### Problem statement:
Print the lines that run from the line with "unced its intent" to the line with "A hammer, screwdriver", keeping both end lines, exactly as they appear in the entries below, and nothing else.

### Information given:
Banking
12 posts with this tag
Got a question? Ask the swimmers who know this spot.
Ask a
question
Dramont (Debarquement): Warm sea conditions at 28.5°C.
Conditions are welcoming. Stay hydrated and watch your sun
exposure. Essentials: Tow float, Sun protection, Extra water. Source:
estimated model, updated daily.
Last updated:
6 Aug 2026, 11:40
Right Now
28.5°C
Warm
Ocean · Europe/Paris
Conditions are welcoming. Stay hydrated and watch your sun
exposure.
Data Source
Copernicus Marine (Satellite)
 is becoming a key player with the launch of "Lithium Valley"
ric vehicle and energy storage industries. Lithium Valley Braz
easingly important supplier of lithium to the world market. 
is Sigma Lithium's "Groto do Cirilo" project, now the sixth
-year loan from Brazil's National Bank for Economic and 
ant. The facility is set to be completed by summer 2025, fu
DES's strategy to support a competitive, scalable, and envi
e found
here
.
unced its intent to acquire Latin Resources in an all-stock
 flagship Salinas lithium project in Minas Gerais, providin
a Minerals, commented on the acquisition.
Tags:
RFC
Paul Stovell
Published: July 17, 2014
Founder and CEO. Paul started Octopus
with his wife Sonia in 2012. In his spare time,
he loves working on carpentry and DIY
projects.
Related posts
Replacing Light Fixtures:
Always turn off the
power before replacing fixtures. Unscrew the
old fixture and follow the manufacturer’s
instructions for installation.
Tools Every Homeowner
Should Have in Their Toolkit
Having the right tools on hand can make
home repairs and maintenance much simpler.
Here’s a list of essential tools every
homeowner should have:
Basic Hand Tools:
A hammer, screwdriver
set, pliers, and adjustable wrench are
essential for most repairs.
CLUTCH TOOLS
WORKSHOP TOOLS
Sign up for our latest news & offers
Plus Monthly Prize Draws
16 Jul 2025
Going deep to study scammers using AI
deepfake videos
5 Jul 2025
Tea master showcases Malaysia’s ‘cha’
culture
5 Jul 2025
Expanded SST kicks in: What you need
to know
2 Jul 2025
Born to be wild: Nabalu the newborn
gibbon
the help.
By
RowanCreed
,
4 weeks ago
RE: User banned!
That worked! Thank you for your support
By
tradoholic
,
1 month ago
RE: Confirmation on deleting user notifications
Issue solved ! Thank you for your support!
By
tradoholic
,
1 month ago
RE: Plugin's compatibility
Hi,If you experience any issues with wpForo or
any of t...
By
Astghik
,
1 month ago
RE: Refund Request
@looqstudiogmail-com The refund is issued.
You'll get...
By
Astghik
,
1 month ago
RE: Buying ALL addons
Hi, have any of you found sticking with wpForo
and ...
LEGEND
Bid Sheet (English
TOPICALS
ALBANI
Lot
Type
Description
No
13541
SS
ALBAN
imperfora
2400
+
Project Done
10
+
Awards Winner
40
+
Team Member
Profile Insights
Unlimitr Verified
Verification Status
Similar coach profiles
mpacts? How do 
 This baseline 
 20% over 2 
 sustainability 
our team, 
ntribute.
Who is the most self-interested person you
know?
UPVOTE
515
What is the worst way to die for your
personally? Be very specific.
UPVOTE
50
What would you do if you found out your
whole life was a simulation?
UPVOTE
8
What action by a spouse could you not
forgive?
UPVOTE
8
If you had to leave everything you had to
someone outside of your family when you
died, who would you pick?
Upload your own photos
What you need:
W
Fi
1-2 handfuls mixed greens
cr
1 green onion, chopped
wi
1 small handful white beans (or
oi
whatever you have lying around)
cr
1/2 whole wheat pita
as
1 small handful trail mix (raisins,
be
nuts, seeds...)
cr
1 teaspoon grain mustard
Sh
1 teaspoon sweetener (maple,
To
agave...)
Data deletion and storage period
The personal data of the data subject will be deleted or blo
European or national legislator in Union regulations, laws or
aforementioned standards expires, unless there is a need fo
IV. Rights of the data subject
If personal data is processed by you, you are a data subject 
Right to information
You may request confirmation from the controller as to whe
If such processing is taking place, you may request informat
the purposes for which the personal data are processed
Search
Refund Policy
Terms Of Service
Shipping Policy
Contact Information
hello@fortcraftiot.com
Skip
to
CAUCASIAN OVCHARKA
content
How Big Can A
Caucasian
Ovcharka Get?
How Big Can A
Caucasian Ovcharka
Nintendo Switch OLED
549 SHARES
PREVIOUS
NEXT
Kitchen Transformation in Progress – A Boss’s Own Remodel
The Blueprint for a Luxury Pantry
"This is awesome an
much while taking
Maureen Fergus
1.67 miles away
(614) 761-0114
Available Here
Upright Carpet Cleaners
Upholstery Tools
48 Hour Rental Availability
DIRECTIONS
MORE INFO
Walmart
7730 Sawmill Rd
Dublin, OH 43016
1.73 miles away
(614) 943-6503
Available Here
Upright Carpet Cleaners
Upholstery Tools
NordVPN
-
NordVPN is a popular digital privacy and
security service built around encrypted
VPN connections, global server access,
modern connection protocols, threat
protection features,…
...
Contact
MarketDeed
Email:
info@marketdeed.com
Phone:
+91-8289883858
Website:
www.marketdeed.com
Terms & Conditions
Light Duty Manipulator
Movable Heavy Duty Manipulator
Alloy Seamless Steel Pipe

### Answer section:
unced its intent to acquire Latin Resources in an all-stock
 flagship Salinas lithium project in Minas Gerais, providin
a Minerals, commented on the acquisition.
Tags:
RFC
Paul Stovell
Published: July 17, 2014
Founder and CEO. Paul started Octopus
with his wife Sonia in 2012. In his spare time,
he loves working on carpentry and DIY
projects.
Related posts
Replacing Light Fixtures:
Always turn off the
power before replacing fixtures. Unscrew the
old fixture and follow the manufacturer’s
instructions for installation.
Tools Every Homeowner
Should Have in Their Toolkit
Having the right tools on hand can make
home repairs and maintenance much simpler.
Here’s a list of essential tools every
homeowner should have:
Basic Hand Tools:
A hammer, screwdriver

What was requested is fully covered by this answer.